Former congressman Dan Marriott said late last week that he was considering getting into the Republican race. But Saturday Marriott said he wouldn't be a candidate and is supporting Huntsman. Marriott and other Republicans met at Huntsman's home Saturday to organize the campaign and discuss strategies.
Dave Buhler, Bangerter's campaign manager, said he and the governor weren't concerned about Marriott's endorsement of Huntsman. "Jon supported Dan when Dan ran (for governor) in 1984. No big deal." Marriott said his endorsement and "my people" coming over to the Huntsman camp should ensure a Huntsman primary victory.
The governor has been languishing in public opinion polls ever since he suggested a $200 million tax increase in December 1986. The governor has improved in the polls recently, but Huntsman and his supporters say the governor hasn't done the necessary things needed to unify Republican support.
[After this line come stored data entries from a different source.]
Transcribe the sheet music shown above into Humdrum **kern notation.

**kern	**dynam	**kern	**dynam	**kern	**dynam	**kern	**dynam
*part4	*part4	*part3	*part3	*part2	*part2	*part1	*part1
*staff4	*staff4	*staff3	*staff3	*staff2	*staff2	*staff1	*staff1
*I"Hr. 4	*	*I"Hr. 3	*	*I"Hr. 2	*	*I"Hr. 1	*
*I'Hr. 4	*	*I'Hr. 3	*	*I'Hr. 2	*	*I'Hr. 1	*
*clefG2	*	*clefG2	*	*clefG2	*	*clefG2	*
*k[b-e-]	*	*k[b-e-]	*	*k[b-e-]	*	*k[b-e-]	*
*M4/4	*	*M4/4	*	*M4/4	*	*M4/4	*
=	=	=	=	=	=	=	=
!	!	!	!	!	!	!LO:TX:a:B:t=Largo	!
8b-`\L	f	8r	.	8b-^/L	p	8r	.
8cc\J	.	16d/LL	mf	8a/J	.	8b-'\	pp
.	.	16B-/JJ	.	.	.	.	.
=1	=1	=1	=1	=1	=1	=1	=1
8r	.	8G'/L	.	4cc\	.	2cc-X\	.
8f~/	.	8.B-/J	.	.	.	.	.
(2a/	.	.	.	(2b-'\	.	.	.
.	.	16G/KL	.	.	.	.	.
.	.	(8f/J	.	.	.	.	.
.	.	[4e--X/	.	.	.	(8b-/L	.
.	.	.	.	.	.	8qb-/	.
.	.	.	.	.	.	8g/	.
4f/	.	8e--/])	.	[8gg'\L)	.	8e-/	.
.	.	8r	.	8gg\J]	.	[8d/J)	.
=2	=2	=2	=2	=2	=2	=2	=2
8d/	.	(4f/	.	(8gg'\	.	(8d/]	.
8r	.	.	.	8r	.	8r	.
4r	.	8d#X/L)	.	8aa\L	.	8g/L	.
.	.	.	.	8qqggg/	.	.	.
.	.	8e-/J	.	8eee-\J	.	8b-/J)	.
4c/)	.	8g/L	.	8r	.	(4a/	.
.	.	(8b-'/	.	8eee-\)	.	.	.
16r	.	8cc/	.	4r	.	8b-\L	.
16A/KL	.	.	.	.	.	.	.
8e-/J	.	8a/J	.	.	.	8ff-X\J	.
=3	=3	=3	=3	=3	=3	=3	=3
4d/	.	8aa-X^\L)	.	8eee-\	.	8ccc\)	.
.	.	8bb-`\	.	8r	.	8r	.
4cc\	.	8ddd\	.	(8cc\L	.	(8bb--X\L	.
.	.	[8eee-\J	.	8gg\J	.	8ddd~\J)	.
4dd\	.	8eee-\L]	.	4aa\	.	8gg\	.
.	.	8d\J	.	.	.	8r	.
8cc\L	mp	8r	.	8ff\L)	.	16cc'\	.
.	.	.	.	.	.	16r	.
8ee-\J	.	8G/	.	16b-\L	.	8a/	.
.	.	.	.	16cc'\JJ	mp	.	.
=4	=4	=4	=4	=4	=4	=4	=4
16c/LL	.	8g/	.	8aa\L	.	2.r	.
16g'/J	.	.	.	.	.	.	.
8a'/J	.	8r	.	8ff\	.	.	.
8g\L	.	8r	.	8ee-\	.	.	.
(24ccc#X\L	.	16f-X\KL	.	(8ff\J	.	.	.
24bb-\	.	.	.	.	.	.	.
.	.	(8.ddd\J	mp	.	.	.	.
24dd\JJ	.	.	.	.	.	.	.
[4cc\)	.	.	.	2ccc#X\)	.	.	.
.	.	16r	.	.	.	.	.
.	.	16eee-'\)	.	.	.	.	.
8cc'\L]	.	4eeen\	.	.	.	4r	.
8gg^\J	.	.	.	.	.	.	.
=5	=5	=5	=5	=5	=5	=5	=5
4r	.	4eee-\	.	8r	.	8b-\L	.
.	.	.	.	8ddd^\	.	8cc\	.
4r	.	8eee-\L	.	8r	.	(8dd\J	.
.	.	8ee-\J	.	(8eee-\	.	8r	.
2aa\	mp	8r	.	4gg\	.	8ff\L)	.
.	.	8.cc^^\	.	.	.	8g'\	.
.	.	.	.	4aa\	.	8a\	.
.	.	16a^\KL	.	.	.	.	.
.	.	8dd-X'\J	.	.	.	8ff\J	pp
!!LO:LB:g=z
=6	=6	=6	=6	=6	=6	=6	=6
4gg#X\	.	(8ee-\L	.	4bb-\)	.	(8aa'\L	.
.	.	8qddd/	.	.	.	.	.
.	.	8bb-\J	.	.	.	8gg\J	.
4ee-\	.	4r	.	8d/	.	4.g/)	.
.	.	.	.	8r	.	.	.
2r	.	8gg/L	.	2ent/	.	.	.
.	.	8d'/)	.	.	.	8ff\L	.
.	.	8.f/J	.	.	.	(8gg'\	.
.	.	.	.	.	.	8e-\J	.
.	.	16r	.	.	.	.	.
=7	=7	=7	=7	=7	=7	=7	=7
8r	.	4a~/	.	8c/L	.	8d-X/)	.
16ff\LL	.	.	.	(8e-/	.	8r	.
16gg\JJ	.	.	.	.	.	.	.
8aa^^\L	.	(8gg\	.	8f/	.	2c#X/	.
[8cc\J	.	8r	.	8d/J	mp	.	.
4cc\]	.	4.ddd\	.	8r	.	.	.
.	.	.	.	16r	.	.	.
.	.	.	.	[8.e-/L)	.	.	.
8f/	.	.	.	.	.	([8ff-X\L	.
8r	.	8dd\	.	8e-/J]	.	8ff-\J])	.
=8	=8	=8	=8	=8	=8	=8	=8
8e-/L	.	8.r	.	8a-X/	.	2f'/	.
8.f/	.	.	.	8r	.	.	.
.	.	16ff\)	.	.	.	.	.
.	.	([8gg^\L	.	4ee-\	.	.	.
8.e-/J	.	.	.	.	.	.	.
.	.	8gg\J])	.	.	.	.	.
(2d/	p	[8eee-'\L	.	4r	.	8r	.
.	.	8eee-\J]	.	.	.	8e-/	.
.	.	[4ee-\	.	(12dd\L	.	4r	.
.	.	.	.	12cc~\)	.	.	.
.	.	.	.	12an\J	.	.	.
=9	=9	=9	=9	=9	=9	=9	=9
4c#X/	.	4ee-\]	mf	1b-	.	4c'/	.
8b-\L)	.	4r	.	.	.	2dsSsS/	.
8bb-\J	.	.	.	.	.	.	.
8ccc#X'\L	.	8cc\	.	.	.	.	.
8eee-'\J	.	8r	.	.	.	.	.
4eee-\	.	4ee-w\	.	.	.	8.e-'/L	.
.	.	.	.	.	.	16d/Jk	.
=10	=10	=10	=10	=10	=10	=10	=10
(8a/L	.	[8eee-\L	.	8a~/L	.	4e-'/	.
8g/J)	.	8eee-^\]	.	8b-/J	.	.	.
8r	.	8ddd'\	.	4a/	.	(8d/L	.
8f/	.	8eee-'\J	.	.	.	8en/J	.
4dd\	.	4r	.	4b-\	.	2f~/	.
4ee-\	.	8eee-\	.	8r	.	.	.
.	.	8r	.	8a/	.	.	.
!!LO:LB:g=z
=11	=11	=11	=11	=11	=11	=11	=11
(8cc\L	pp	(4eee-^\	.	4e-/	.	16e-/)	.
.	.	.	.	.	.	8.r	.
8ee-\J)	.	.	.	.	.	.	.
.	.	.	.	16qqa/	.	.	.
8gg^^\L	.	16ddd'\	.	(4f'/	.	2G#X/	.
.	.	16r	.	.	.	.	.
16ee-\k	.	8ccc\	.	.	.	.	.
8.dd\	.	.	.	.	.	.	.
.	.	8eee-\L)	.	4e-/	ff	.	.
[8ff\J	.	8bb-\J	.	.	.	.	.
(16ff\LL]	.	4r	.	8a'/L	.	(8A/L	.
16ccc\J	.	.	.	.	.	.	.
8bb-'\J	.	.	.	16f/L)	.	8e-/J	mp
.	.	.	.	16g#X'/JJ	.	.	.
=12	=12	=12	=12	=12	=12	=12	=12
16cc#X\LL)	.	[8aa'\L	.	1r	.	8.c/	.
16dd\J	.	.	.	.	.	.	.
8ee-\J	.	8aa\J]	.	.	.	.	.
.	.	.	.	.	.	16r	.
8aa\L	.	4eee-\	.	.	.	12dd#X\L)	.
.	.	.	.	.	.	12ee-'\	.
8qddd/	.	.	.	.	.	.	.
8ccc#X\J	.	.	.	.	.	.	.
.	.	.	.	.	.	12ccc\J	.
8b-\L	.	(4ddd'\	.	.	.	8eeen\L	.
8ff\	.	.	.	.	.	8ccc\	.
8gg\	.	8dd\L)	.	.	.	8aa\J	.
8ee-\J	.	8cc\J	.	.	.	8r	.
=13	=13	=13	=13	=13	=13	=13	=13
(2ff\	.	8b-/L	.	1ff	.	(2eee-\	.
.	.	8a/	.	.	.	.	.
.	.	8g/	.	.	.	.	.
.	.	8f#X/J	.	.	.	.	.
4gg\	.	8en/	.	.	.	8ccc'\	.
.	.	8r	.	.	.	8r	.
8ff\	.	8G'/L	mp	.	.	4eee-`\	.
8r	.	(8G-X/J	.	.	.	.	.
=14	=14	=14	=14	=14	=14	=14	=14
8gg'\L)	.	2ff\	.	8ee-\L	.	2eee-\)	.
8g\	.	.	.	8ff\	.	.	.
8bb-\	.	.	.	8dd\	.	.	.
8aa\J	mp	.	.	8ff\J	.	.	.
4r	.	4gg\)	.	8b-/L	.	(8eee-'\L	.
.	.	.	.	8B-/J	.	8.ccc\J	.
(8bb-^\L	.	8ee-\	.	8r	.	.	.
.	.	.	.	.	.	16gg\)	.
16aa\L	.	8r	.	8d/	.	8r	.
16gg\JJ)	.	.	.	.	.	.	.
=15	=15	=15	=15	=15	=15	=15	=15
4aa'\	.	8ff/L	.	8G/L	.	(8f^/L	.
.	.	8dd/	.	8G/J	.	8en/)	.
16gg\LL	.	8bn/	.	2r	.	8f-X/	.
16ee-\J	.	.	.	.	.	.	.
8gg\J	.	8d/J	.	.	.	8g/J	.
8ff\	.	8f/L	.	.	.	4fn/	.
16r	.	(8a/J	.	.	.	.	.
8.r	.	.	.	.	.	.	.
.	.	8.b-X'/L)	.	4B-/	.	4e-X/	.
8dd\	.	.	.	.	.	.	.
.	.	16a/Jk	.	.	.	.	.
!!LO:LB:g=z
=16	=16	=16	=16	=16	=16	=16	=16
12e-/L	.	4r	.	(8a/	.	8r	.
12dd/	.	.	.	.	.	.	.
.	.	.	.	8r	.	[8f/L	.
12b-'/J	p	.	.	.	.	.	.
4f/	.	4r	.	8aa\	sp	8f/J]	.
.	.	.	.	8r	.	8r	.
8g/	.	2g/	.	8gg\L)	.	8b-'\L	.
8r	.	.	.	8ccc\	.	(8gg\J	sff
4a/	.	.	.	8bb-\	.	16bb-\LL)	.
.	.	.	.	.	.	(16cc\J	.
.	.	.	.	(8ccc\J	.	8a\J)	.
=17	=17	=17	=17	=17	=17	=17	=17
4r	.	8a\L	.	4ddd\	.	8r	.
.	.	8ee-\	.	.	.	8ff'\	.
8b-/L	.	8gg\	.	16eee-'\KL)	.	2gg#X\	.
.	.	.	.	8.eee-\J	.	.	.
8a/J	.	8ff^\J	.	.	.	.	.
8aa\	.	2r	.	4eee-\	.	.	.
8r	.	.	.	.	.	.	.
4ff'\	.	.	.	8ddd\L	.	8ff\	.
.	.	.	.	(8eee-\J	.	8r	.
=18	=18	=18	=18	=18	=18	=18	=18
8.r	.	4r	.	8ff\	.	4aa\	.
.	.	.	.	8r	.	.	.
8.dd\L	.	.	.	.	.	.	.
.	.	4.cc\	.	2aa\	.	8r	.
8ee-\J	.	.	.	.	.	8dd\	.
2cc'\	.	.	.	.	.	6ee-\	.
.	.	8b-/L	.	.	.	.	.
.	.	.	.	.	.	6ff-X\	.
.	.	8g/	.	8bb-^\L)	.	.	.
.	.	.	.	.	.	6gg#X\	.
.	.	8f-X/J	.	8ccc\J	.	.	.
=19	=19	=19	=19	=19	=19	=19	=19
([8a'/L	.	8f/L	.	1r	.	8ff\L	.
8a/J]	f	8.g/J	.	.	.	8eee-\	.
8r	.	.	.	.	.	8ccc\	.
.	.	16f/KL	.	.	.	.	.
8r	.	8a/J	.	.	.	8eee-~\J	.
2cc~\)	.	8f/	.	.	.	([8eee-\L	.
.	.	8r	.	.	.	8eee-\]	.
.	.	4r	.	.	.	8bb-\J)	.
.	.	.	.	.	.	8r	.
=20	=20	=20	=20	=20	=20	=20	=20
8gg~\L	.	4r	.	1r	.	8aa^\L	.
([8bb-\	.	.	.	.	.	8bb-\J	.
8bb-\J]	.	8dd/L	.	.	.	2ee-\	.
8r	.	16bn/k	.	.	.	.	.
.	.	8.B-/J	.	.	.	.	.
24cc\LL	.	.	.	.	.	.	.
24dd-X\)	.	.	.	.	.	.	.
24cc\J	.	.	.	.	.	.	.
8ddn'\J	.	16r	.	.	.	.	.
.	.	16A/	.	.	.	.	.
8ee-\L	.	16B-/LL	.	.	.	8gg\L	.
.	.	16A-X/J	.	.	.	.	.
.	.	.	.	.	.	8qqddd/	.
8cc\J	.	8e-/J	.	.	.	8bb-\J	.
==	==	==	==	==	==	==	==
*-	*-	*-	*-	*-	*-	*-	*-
Huntsman got in the race because he feared Bangerter would lose to Wilson, those close to him say.
Jones also asked the 604 Utahns their impressions of Wilson, Bangerter, Huntsman and Cook. Wilson had the best impression; 72 percent have a very or somewhat favorable impression of him. The governor had the most unfavorable impression, 46 percent had a very or somewhat favorable impression of the governor, but 49 percent had an unfavorable impression of him. Almost everyone had heard of Wilson and the governor.
For Huntsman, 39 percent had a favorable impression; 8 percent unfavorable; 29 percent had heard of him, but had no opinion; and 21 percent had never heard of Huntsman. For Cook, 20 percent had a favorable impression; 27 percent unfavorable; 32 percent had heard of him, but had no opinion; and 19 percent had never heard of Cook.